## [QUOTED PASSAGE]
Flying can become an exciting part of your life. The sensation of breaking the bounds of the earth and navigating above the towns and fields to see our world in a way that few experience. It can only be understood by those who have done it. Flying challenges you. Provides continuous learning. Builds confidence. And makes you a member of an exclusive and wonderful family called “pilots”. Interested students commonly contact an instructor for an exciting intro ride called a Discovery Flight. The flight time counts towards your license requirements!

Sport Pilot License

After years of lobbying by the aviation industry and key pilot organizations, the Federal Aviation Administration in September 2004 authorized a new class of pilot (called the Sport Pilot) and a new category of airplane (called the Light Sport Aircraft). These so called SP/LSA regulations opened the door for low-cost recreational flying. Simply stated, a Sport Pilot is very restricted as to how, when, what, and where he flies. Consequently, the training required to earn a sport pilot license is significantly less than that required to earn a private pilot license. One of the biggest restrictions placed on sport pilots is that they can only fly light sport aircraft (LSA). Generally speaking, an LSA is a small, two-seat, uncomplicated airplane that is fun and easy to fly. It is limited in size, weight, speed and capacity. The reduced training hours and lower operating cost of a Light Sport Airplane put achieving your dream of becoming a licensed pilot within reach.

## [QUESTIONS ON THE MATERIAL]
[1] In the text on learning to fly, transcribe the stretch from "Flying can become" through "your license requirements!".
[2] Condense the paragraph of the text on learning to fly that begins "After years of lobbying" into a bulleted list that keeps its main facts.

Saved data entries

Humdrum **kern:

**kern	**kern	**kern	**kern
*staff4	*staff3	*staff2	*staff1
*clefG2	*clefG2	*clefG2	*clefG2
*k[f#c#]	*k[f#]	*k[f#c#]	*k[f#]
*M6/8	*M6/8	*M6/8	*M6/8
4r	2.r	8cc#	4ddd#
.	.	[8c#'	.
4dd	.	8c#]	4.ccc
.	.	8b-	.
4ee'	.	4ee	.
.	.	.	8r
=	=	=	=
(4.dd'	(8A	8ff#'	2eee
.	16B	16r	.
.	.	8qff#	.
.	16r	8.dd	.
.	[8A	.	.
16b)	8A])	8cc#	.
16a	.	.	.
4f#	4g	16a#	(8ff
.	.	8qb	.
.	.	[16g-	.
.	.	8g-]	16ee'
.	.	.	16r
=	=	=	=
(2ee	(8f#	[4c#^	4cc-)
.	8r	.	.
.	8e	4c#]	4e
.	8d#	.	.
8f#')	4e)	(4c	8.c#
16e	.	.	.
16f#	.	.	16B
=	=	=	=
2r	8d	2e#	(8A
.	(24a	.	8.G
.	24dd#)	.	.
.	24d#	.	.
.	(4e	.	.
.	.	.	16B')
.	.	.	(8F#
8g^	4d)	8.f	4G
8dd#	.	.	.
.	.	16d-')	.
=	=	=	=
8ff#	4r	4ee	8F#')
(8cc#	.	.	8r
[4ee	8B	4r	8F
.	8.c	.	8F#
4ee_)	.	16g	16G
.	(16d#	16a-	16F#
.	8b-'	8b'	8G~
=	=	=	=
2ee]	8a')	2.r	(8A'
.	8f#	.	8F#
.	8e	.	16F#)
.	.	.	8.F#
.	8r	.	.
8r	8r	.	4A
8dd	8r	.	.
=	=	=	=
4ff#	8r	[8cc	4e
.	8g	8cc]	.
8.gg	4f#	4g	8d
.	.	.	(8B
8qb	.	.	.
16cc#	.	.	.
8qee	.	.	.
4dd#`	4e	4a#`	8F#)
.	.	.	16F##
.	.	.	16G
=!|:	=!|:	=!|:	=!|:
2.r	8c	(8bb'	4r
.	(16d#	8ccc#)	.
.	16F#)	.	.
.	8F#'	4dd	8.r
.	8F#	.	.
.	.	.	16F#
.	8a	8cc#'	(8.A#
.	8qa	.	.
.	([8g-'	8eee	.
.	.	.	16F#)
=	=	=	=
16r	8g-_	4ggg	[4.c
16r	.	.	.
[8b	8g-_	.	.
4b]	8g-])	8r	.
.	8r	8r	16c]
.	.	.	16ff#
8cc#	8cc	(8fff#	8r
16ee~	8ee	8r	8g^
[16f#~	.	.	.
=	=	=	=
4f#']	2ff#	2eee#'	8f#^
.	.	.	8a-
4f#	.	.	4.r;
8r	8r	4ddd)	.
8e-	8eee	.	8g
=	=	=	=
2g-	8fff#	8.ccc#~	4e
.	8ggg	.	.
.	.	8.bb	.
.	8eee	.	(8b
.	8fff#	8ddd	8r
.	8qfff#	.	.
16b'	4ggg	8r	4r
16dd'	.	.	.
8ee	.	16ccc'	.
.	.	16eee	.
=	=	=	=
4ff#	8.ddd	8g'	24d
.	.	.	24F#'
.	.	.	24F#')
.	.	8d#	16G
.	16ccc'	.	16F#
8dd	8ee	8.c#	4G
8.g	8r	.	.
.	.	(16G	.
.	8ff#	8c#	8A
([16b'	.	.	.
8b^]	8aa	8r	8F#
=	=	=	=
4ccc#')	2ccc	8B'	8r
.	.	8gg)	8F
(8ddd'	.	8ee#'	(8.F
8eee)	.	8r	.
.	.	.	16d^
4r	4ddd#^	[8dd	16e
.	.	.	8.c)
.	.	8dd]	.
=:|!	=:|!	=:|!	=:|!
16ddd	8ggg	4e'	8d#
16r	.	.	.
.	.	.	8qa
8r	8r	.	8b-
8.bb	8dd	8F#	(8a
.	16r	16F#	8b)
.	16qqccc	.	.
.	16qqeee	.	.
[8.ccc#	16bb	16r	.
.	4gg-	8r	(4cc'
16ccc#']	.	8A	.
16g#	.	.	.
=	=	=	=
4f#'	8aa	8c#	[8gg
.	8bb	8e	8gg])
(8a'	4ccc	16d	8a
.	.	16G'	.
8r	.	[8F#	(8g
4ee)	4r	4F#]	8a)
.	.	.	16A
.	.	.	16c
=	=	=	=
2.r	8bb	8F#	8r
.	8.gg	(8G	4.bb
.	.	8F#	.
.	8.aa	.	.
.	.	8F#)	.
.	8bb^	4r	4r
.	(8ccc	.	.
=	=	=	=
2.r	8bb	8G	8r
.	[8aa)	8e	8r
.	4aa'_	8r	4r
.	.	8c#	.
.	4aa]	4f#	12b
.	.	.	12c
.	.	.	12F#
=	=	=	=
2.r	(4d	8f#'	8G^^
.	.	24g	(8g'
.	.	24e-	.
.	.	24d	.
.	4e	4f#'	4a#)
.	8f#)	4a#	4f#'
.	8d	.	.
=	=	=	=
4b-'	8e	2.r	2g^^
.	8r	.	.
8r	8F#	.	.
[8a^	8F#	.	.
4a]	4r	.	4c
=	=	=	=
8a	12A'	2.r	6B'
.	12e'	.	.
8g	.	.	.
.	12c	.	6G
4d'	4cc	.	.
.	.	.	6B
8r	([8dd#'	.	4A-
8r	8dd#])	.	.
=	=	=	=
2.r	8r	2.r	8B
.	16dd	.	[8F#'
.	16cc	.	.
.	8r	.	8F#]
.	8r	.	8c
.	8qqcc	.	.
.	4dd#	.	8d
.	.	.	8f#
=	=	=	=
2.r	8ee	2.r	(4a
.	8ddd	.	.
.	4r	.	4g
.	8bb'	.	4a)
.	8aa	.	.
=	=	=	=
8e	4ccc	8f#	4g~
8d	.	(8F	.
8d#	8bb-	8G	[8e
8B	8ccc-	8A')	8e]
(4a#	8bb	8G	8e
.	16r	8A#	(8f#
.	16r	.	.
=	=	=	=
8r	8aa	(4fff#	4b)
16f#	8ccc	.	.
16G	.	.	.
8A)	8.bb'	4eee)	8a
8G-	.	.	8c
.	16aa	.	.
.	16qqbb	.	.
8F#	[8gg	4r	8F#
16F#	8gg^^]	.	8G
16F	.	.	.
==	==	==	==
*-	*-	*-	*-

## [ANSWERS FOR THE TASKS]
[1]
Flying can become an exciting part of your life. The sensation of breaking the bounds of the earth and navigating above the towns and fields to see our world in a way that few experience. It can only be understood by those who have done it. Flying challenges you. Provides continuous learning. Builds confidence. And makes you a member of an exclusive and wonderful family called “pilots”. Interested students commonly contact an instructor for an exciting intro ride called a Discovery Flight. The flight time counts towards your license requirements!

[2]
- In September 2004, after years of lobbying by the aviation industry and key pilot organizations, the Federal Aviation Administration authorized a new class of pilot, the Sport Pilot, and a new category of airplane, the Light Sport Aircraft.
- These SP/LSA regulations opened the door for low-cost recreational flying.
- Sport pilots are very restricted in how, when, what, and where they fly, so their training is significantly less than that for a private pilot license.
- One of the biggest restrictions is that sport pilots may fly only light sport aircraft (LSA). These are generally small, two-seat, uncomplicated airplanes, limited in size, weight, speed, and capacity.
- Reduced training hours and lower operating costs put a pilot license within reach.